Ranger 24

Development
- Designer: Raymond H. Richards
- Location: United States
- Year: 1974
- Builder: Ranger Fiberglass Boats
- Role: Racer-Cruiser
- Name: Ranger 24

Boat
- Displacement: 3,140 lb (1,424 kg)
- Draft: 4.00 ft (1.22 m)

Hull
- Type: monohull
- Construction: fiberglass
- LOA: 23.92 ft (7.29 m)
- LWL: 20.00 ft (6.10 m)
- Beam: 8.33 ft (2.54 m)
- Engine: outboard motor

Hull appendages
- Keel: fin keel
- Ballast: 1,400 lb (635 kg)
- Rudder: transom-mounted rudder

Rig
- Rig type: Bermuda rig
- I foretriangle height: 29.00 ft (8.84 m)
- J foretriangle base: 10.00 ft (3.05 m)
- P mainsail luff: 25.00 ft (7.62 m)
- E mainsail foot: 7.50 ft (2.29 m)

Sails
- Sailplan: masthead sloop
- Mainsail area: 93.75 sq ft (8.710 m^{2})
- Jib/genoa area: 145.00 sq ft (13.471 m^{2})
- Total sail area: 238.75 sq ft (22.181 m^{2})

Racing
- PHRF: 216

= Ranger 24 =

Sailboat class

The Ranger 24 is an International Offshore Rule Quarter Ton class sailboat built by Ranger Fiberglass Boats in Kent, Washington, United States (not to be confused with Ranger Yachts), starting in 1974, but it is now out of production.

==Design==
The Ranger 24 is a recreational keelboat, built predominantly of fiberglass, with wood trim. The hull has a single hard chine and positive flotation, making the boat unsinkable. It has a masthead sloop rig, a raked stem, a plumb transom, a transom-hung rudder controlled by a tiller and a fixed swept fin keel. It displaces 3150 lb and carries 1400 lb of lead ballast.

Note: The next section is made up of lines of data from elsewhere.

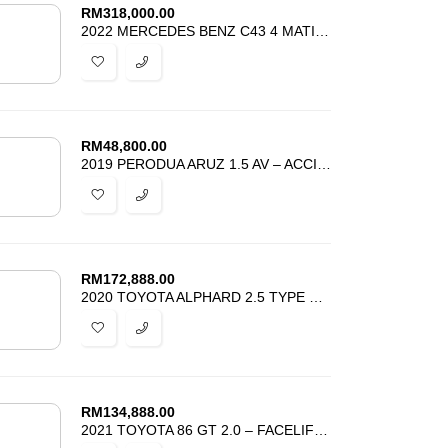
RM
318,000.00
2022 MERCEDES BENZ C43 4 MATIC 2.0 AMG SPORT TURBOCHARGED – BEST DEAL
RM
48,800.00
2019 PERODUA ARUZ 1.5 AV – ACCIDENT FREE – TIP TOP CONDITION – PROMOSI
RM
172,888.00
2020 TOYOTA ALPHARD 2.5 TYPE GOLD – SUNROOF DIM BSM APPLE CARPLAY
RM
134,888.00
2021 TOYOTA 86 GT 2.0 – FACELIFT – UNREG – BEST PRICE IN TOWN –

The boat has a draft of 4.00 ft with the standard keel.

The boat is normally fitted with a small 3 to 6 hp outboard motor mounted in centerline well, for docking and maneuvering.

The design has sleeping accommodation for four people. The galley is located on the port side just forward of the companionway ladder. The galley may be optionally equipped with a gimballed stove and oven, and a refrigerator. Cabin headroom is 67 in.

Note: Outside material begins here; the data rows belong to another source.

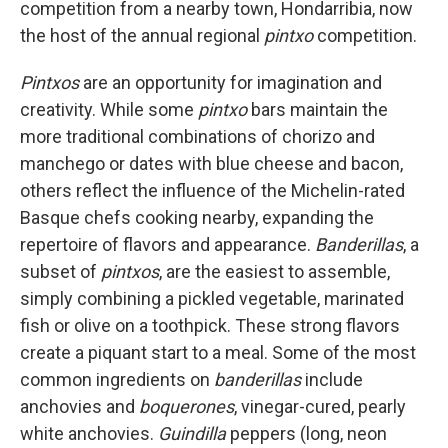
competition from a nearby town, Hondarribia, now
the host of the annual regional
pintxo
competition.
Pintxos
are an opportunity for imagination and
creativity. While some
pintxo
bars maintain the
more traditional combinations of chorizo and
manchego or dates with blue cheese and bacon,
others reflect the influence of the Michelin-rated
Basque chefs cooking nearby, expanding the
repertoire of flavors and appearance.
Banderillas
, a
subset of
pintxos
, are the easiest to assemble,
simply combining a pickled vegetable, marinated
fish or olive on a toothpick. These strong flavors
create a piquant start to a meal. Some of the most
common ingredients on
banderillas
include
anchovies and
boquerones
, vinegar-cured, pearly
white anchovies.
Guindilla
peppers (long, neon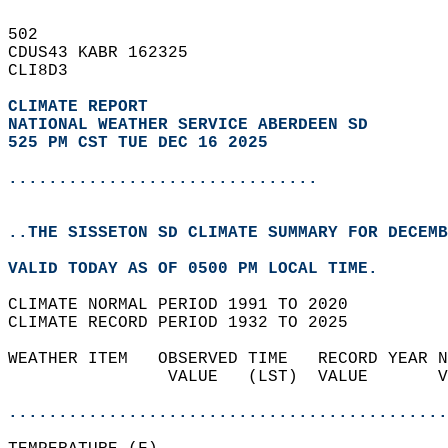
502   
CDUS43 KABR 162325  
CLI8D3  
CLIMATE REPORT 
NATIONAL WEATHER SERVICE ABERDEEN SD
525 PM CST TUE DEC 16 2025
...............................
..THE SISSETON SD CLIMATE SUMMARY FOR DECEMB
VALID TODAY AS OF 0500 PM LOCAL TIME.  
CLIMATE NORMAL PERIOD 1991 TO 2020  
CLIMATE RECORD PERIOD 1932 TO 2025  
WEATHER ITEM   OBSERVED TIME   RECORD YEAR N
                VALUE   (LST)  VALUE       V
                                            
............................................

For sailing the design is may be equipped with one of a series of jibs or genoas.

The design has a PHRF racing average handicap of 216 and a hull speed of 5.0 kn.

==Reception==
In a 2010 review Steve Henkel wrote, "designer Ray Richards of Seattle drew this quarter ton racer-cruiser for Howard 'Smitty' Smith, owner of Ranger Fiberglass Boats of nearby Kent, WA. The boat is unusual in several ways. First, her topsides, though constructed of fiberglass, appear to be made of two panels of flat plywood bent to her sheer, giving her the look of hard-chine plywood vessel. Second, though only 24-feet long, her sales brochure says that her sizable galley can accommodate 'both a refrigerator and a gimballed range with oven.' (We doubt many boats sold had either convenience, especially the refrigerator, which would require frequent charging of the batteries.) Third, she has full flotation, rare in a boat this size. Best features: Her outboard motor well is placed on her centerline, forward of the rudder in the cockpit, giving good access to the helmsman and, because the prop wash immediately impacts the rudderblade, good control at slow speeds around dock or mooring. Worst features: That 'hard-chine' look will not appeal to everyone: it's not obvious why it is necessary."